Locally, the DA have come up against a wall in their efforts to take a snake oil salesman to court for claiming without evidence that his herbal remedy can treat HIV. It's not that it went to court and they lost, it's that the public prosecutor refused to press charges of fraud. Prosecutor Jabu Ngcobo defends his decision:
There was not enough evidence to prosecute, and when I looked at the evidence, I did not see fraud. He (Gwala) said he believes in his medicines, and said it in good faith. He told them (the DA) to come back after four months, and if it didn't work, then they should have come to us after that period. How can I dispute his medicine without testing it for that period of time?
Excuse me? Did i read that right? He's saying the because he can't tell until the four months is up whether the medicine works or not, that he can't prosecute? Is he a doctor now too? If he is, then he must have heard of things like standards boards, and official efficacy trials? But wait, it seems the law in South Africa actually protects this kind of charlatan from prosecution. In fact, the Department of Health has drafted an African Traditional Medicines Bill. According to sociologist Herbert Vilakazi:
The constitution of this country mandates us to recognise and to respect the cultural practices and models of African people, of which African traditional medicines is one. They should have recognised the fact that it wouldn't go far because Ubhejane is not bound by regulations. It is umuthi wenyanga, a herbal mixture, and it does not need to be registered.
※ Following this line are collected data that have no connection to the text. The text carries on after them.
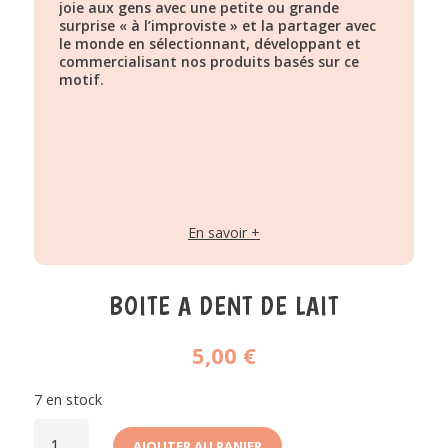
joie aux gens avec une petite ou grande
surprise « à l’improviste » et la partager avec
le monde en sélectionnant, développant et
commercialisant nos produits basés sur ce
motif.
En savoir +
BOITE A DENT DE LAIT
5,00
€
7 en stock
QUANTITÉ
DE
AJOUTER AU PANIER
So basically what he's saying is that African people are so physiologically different to westerners that they need a whole 'nother kind of medicine, that the clinically proven and tested western medicine will not be enough for them. Does he not see the inherent racism in that statement? Why are africans so different that they need different medicine?
And really, this bullshit about 'herbal mixtures' not needing to be registered is such a front for people who want to contravene legal testing of their 'cures'. In the States people do exactly the same thing to get around FDA regulations - declare it a 'food supplement', or a 'herbal remedy', over which the FDA has no jurisdiction. It's one way liars continue to sell Colloidal Silver to people, even though they know it causes argeria. Never mind that they are making all sorts of claims about efficacy that have not been proven, what have they done to investigate side effects? Contra-indications? Anything?
Oh but i forgot, it's herbal, nature would never create anything that could harm us. I'll just brew up that White Oleandar tea for you then, shall I?
And on a lighter note, i bet if Tom Cruise had a blog, it would be just like this one.